Damage that is inflicted on industrial parts is costly, leads to delays, and could put plant workers at risk. However, researchers from Japan have now replicated fracture initiation in materials that share a specific physical feature and are extensively utilized throughout industrial, scientific, and domestic applications.
Image Credit: University of Tokyo
Their work revealed amazing results that might aid in preventing the damage of industrial parts.
If someone has ever been bored in a meeting and attempted to occupy themselves with a metal paperclip to pass the time, they may have observed something astounding. Even though the paperclip may initially seem flexible and reverts back to its initial shape, after a sufficient number of cycles, the paperclip, more often than not, tends to suddenly snap.
This is an instance of “fatigue,” where defects and cracks develop as an object is subjected to cyclic loading and unloading of stress. In several industrial applications, material fatigue is a prime concern, particularly for airplane or machine parts that go through several cycles of stress but for which an abrupt failure can be disastrous.
Correspondingly, getting a better comprehension of the fundamental process of material fatigue can have considerable advantages, particularly for non-crystalline materials.

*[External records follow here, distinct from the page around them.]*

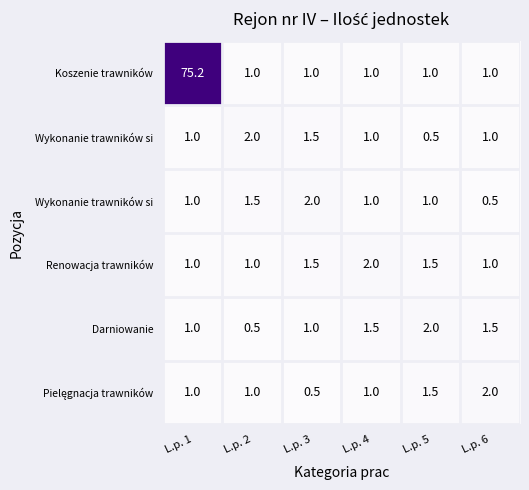

At how many categories does at least one series exceed 50?

1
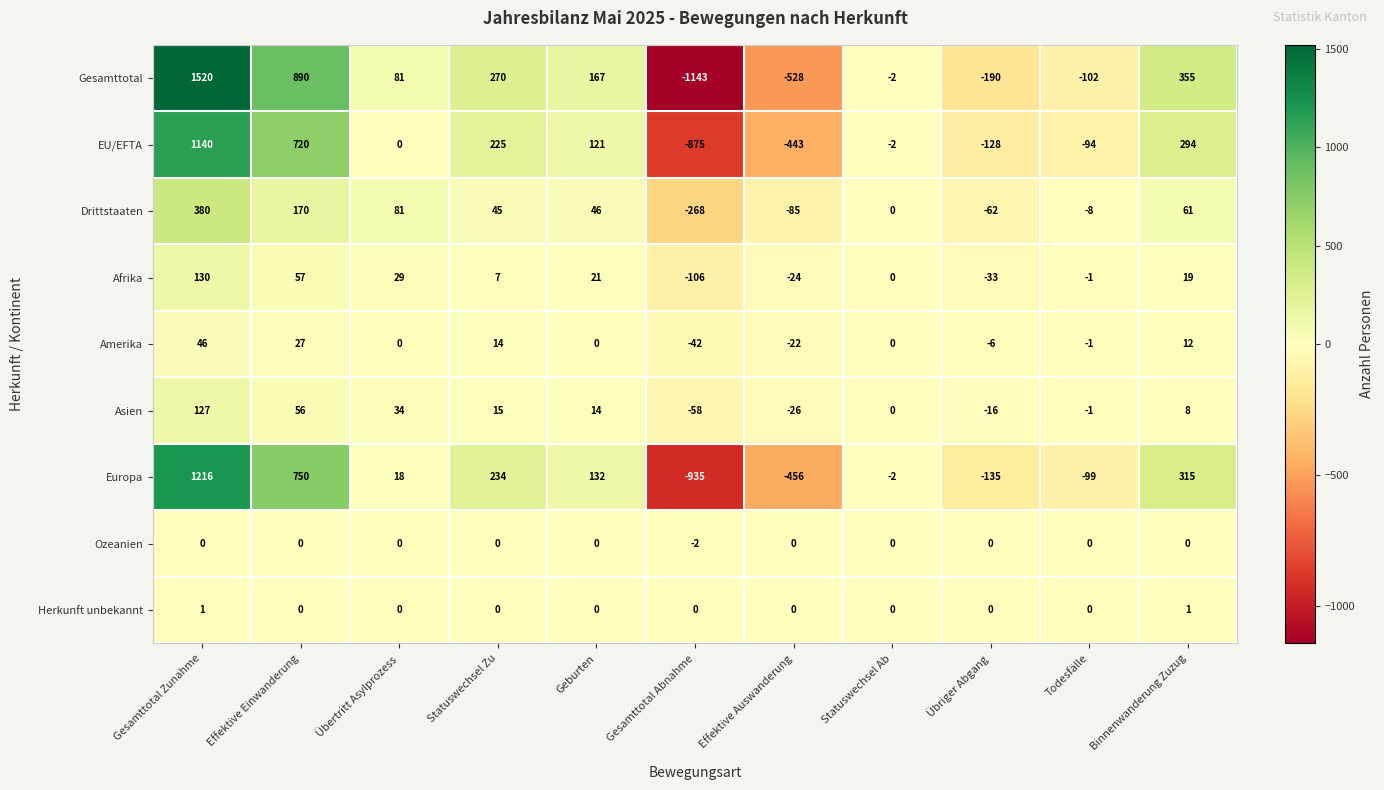

At which category is the sum across all series the highest?

Gesamttotal Zunahme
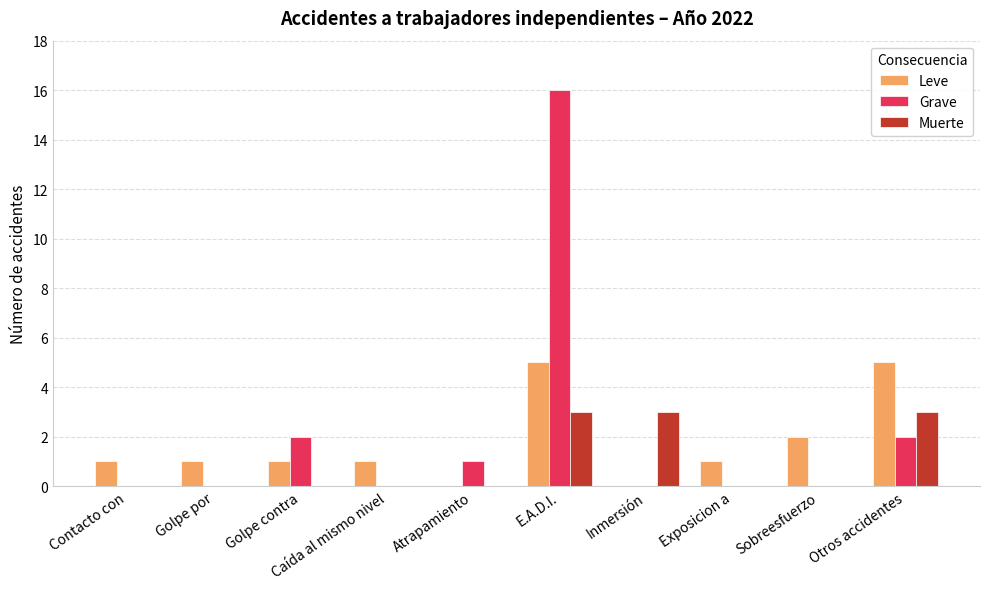

How many groups of bars are there?

10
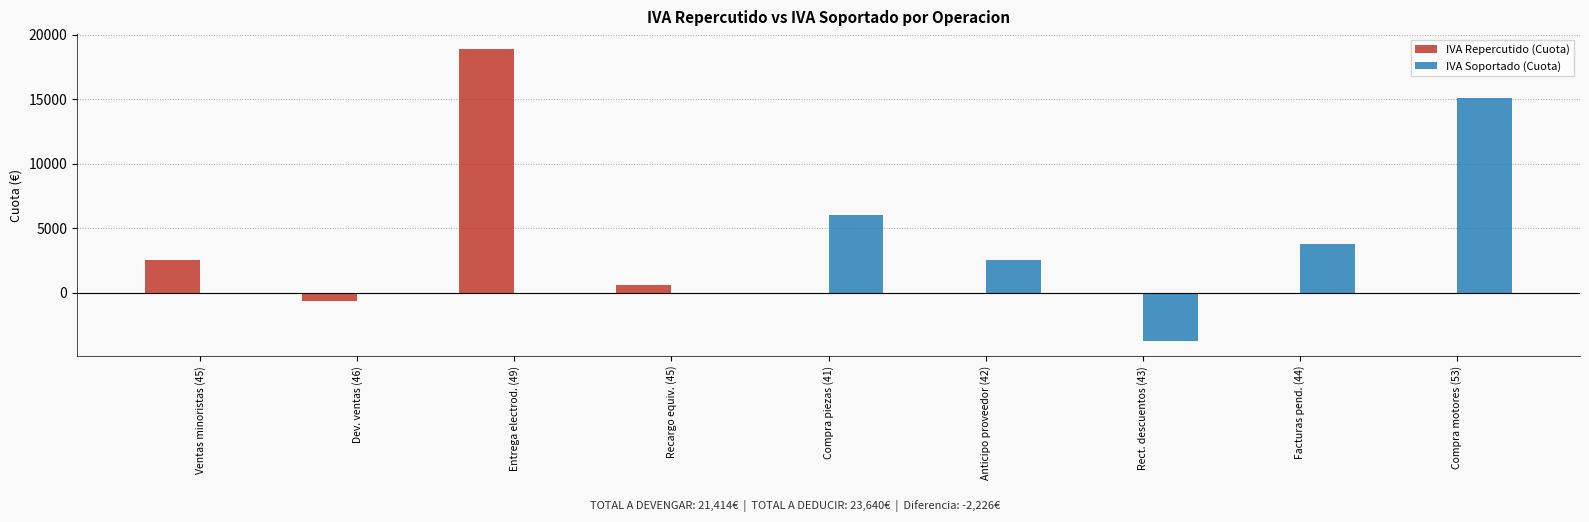

The IVA Repercutido (Cuota) series shows -13175 at Anticipo proveedor (42). True or false?

False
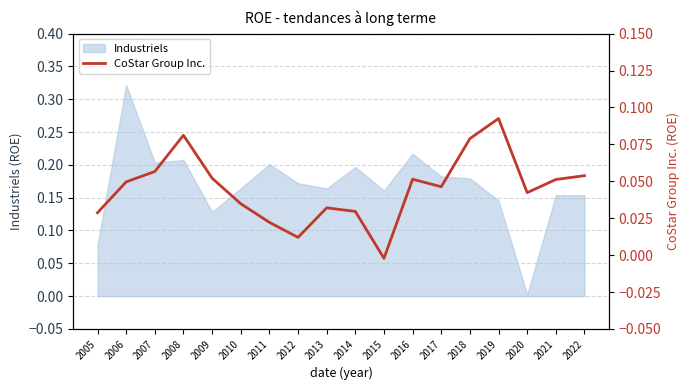

The Industriels series shows 0.2 at 2014. True or false?

True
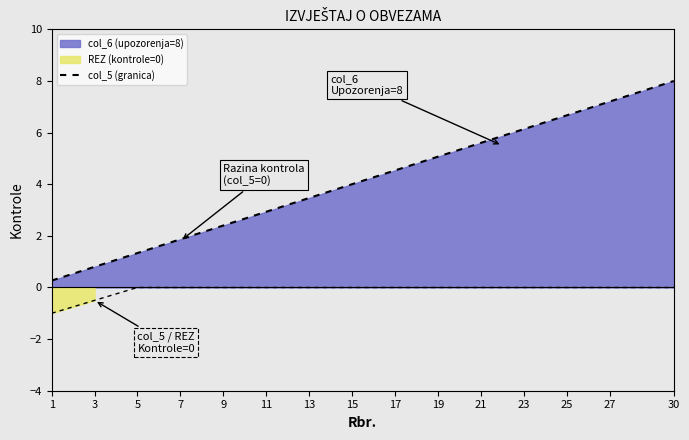

Read the value at 27.

7.2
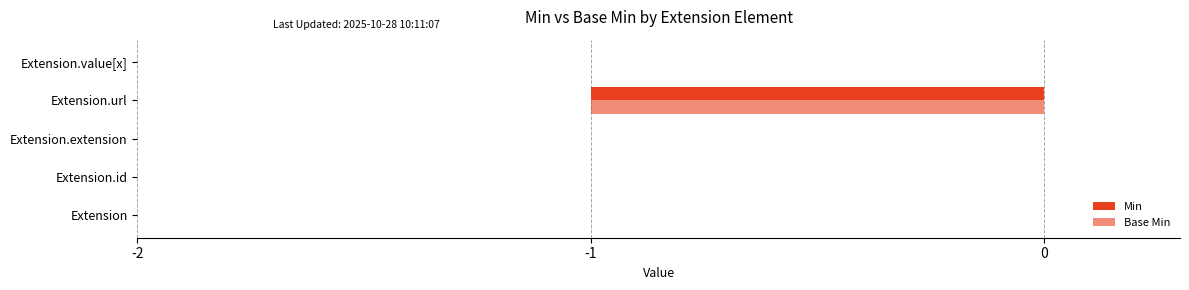

How many series are shown in this chart?

2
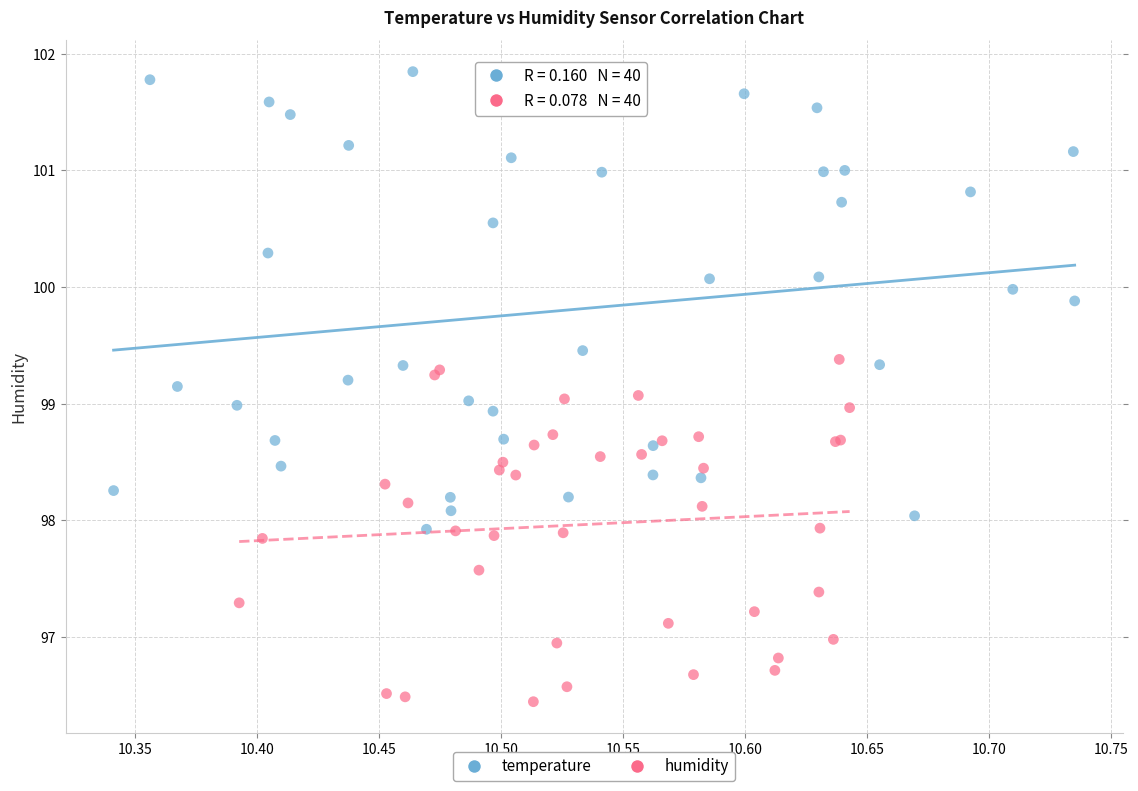

Which series reaches the minimum Y coordinate?

humidity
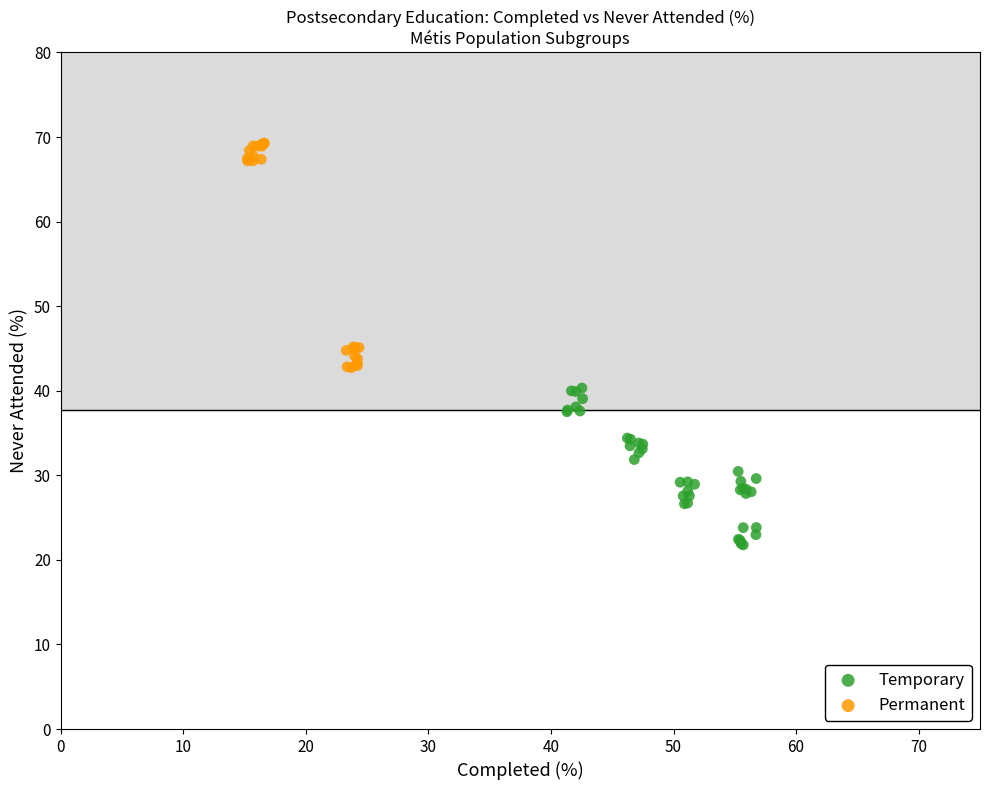

Which series reaches the maximum Y coordinate?

Permanent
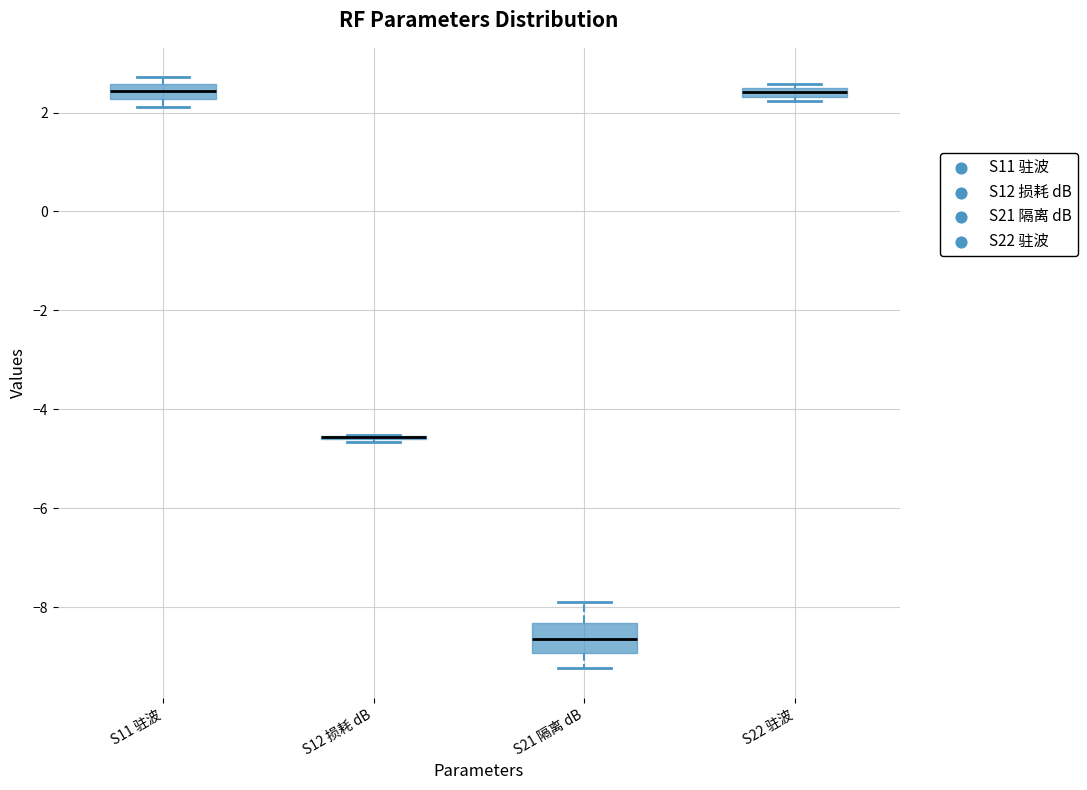

Where is the lower edge of the box for S11 驻波 on the y-axis? The values are not printed on the chart, so give them approximately, as read against the axis.

2.2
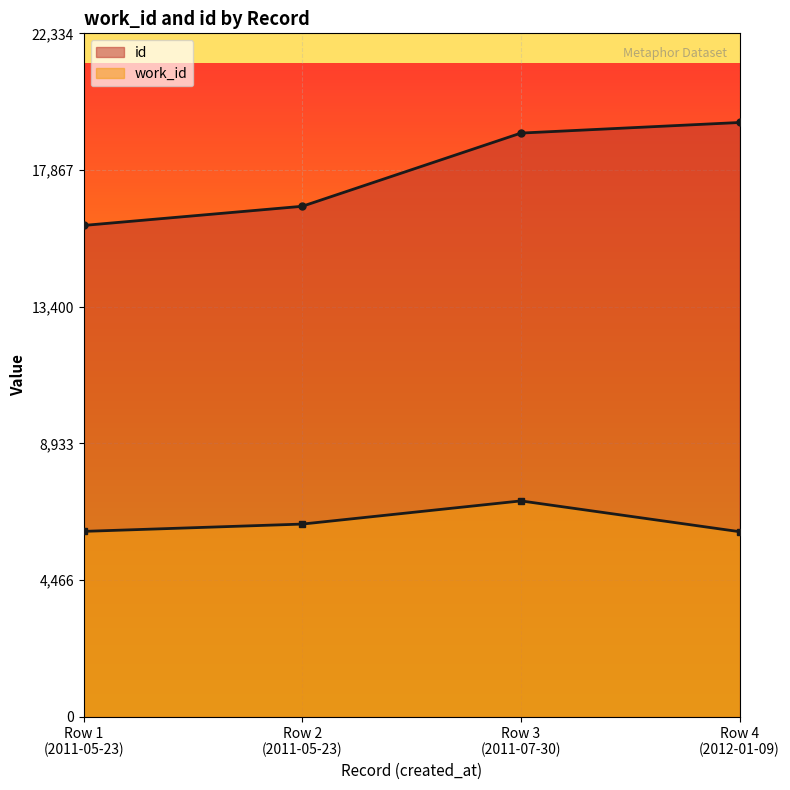

What is the difference between the second highest and second lowest values in the id series?

2392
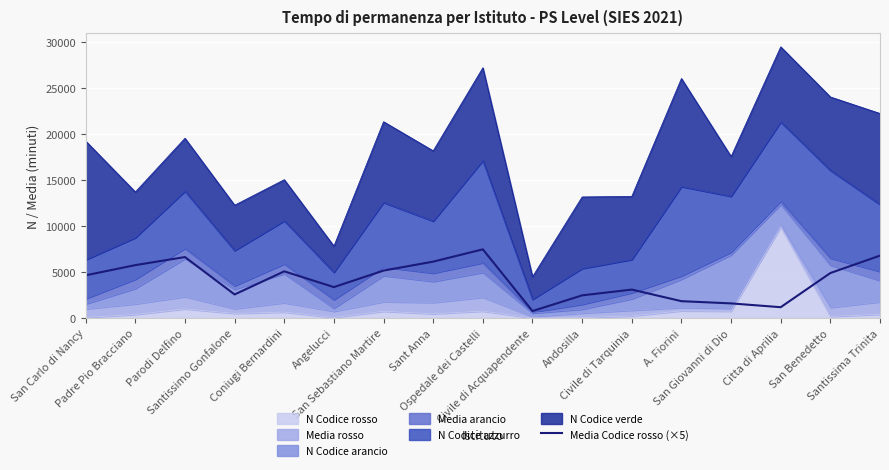

At which category does the data reach its first local valley?

Santissimo Gonfalone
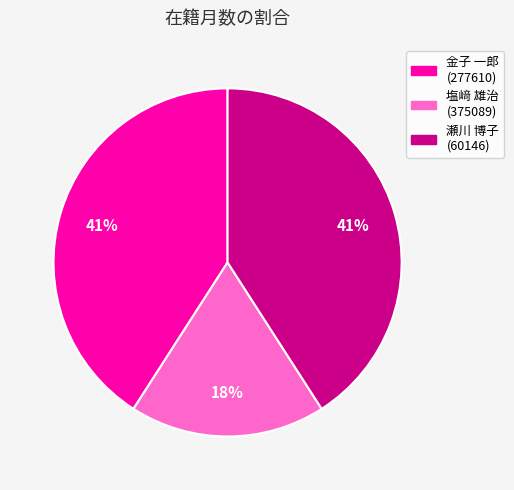

Do 塩﨑 雄治 (375089) and 金子 一郎 (277610) together represent more than half of the pie?

Yes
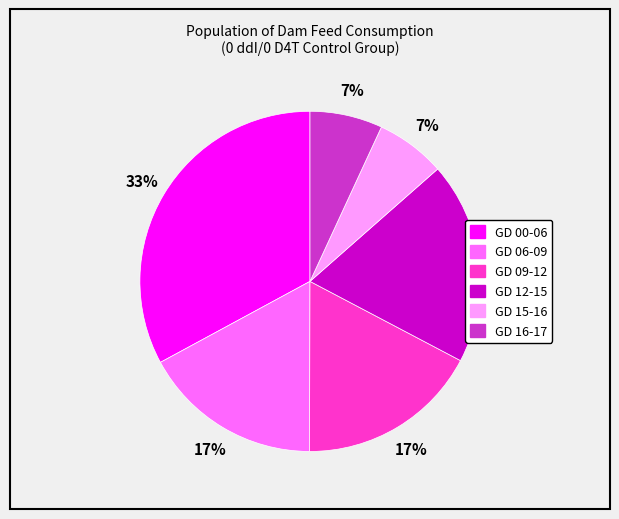

What is the largest slice in the pie chart?

GD 00-06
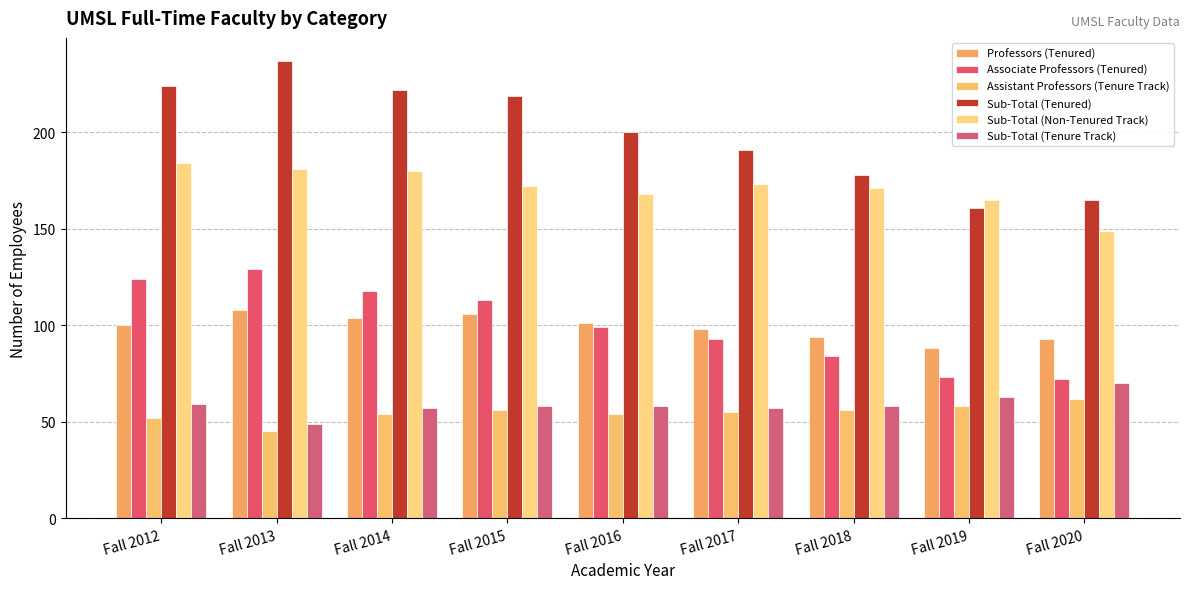

What is the maximum value for Sub-Total (Tenure Track)?

70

At present, a group of scientists at the Institute of Industrial Science at the University of Tokyo has analyzed the physical mechanisms of low-cycle fatigue fracture with regard to amorphous solids, like plastics or glass, with the use of computer simulations.
It has been revealed that for crystalline materials, pre-existing defects and grain boundaries can start a fracture due to fatigue. Nevertheless, the equivalent mechanism in amorphous materials is not well understood.
The stress required for a fracture to occur is considered to be much smaller for cyclic stresses compared with constant stress; however, this was not what the scientists discovered.
Contrary to the common belief, we showed that the critical strain in disorder materials that corresponds with the onset of irreversible deformation is the same for both fatigue and monotonic fractures.
Yuji Kurotani, Study Co-author, University of Tokyo
This is because the higher density results in improved elasticity and slower dynamics for ordinary amorphous systems. This density dependence of mechanical properties combines the shear deformation with density fluctuations. The cyclic shear can then amplify density fluctuations until the sample breaks via cavitation, where voids are produced.
This situation is like a crowded train. Dynamic and elastic asymmetries with respect to density changes can lead to a link between shear deformation and density fluctuations.
Hajime Tanaka, Study Co-author, University of Tokyo
The researchers state that these outcomes need to be verified with experiments, which would also aid material scientists in better comprehending the initiation of fractures.
Kurotani, Y., and Tanaka, H., (2022) Fatigue fracture mechanism of amorphous materials from a density-based coarse-grained model. Communication Materials. doi.org/10.1038/s43246-022-00293-9.